##### PAGE EXTRACT

Tuesday, May 30, 2006

Review: Andrae Crouch's Mighty Wind

Andraé Crouch
Mighty Wind (Verity)
Released May 2006
5 of 5 stars

Reviewed by LaTonya Taylor

Sounds like … there is no "sounds like" for an innovator like Crouch, but fans of contemporary gospel artists such as Israel and New Breed, Fred Hammond, Brooklyn Tabernacle Choir, and Donald Lawrence will enjoy this album.

At a glance …Mighty Wind is an excellent introduction to Crouch's work—and an aural recap of the various ways he's influenced Christian music over the last 40 years.

Andraé Crouch has a lot of musical descendants. In terms of Christian music, the praise and worship movement in general—in white churches, black churches, and others—owes its genesis to Crouch. Specifically, the funkified worship of Fred Hammond and Radical for Christ, the multicultural sonic influences and Scripturally based praise choruses of Israel Houghton and New Breed, the pop gospel of Brooklyn Tabernacle, and the classically rooted gospel of Donald Lawrence draw from the breadth and depth of Crouch's work.

Mighty Wind is Crouch's 40th anniversary project and the latest of 30-plus albums in his discography. Recorded with the San Diego Mass Choir and the choir at Crouch's New Christ Memorial Church of God in Christ, it's an excellent introduction for those who are unfamiliar with Crouch and, for those who already appreciate his music, it's a reminder of why he's often called "The Godfather of Gospel Music."

As always, Crouch's songs have an elegance you don't have to be a professional musician to appreciate. To understand what I mean, choose a song—"I Was Glad," for example—and listen to the jazzy background vocals all the way through, ignoring the lead vocals (well, try—that gorgeous throatiness is Disciples veteran Táta Vega). Check out the scatting over the bridge and rhythmic interplay between vocal parts. Repeat the exercise, this time listening to the song from an instrumental perspective. Then sit back and enjoy the lead.

##########

- **EXERCISE**
Pick up the review of Andraé Crouch's Mighty Wind after its final sentence and continue it.

##### EXERCISE DATA

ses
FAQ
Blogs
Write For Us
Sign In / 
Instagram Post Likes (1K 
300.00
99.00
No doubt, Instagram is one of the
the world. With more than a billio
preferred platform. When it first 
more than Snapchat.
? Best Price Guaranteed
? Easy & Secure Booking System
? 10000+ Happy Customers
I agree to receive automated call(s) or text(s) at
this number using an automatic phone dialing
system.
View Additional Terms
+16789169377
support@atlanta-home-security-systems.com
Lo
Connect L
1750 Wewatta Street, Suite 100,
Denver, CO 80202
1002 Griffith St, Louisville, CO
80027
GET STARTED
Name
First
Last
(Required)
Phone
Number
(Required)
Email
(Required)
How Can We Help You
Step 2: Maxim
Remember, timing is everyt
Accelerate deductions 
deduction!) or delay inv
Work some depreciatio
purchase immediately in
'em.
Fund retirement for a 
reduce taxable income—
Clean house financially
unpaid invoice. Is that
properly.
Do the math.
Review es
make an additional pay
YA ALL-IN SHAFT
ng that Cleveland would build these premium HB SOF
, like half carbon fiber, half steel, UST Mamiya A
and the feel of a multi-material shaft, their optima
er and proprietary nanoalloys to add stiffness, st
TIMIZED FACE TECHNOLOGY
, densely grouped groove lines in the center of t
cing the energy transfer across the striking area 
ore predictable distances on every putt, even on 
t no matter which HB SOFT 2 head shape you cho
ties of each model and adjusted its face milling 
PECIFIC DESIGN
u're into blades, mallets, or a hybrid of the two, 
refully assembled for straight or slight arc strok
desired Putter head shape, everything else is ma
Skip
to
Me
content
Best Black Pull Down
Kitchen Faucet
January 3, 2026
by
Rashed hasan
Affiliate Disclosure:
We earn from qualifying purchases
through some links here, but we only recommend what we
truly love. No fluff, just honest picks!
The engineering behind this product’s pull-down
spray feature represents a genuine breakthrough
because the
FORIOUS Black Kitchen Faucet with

##########

- **YOUR RESPONSE**
Crouch's complex vocal/instrumental arrangements and the multiple energetic, effortless vamps make each song more than initially meets the ear. That's why a choir or praise team will need a few rehearsals to get a Crouch song just right. But the vocals and music are coupled with compelling Scriptural lyrics that are easy to identify with and sing. That's why, whether or not said choir or praise team nails every chord or has the musical personnel to totally replicate the sound, the congregation will respond, singing along the first time.

That elegance, juxtaposed with the apparent (and only apparent) simplicity of the music, is the genius of Crouch's gift. And it's why songs like "Soon and Very Soon," "Through It All," "My Tribute," and others are classics. Other artists have built well on this tradition (see above), but Crouch is the originator.

If you take the approach I suggest, it will take some time to get past the first song. But eventually you'll make it to the masterful "All Because of Jesus," a midtempo song of gratitude propelled by crisp percussion and sleek, clean background vocals behind Marvin Winans's lead. It includes Winans's wistful acknowledgment of the hard times he and Crouch have overcome during their journeys.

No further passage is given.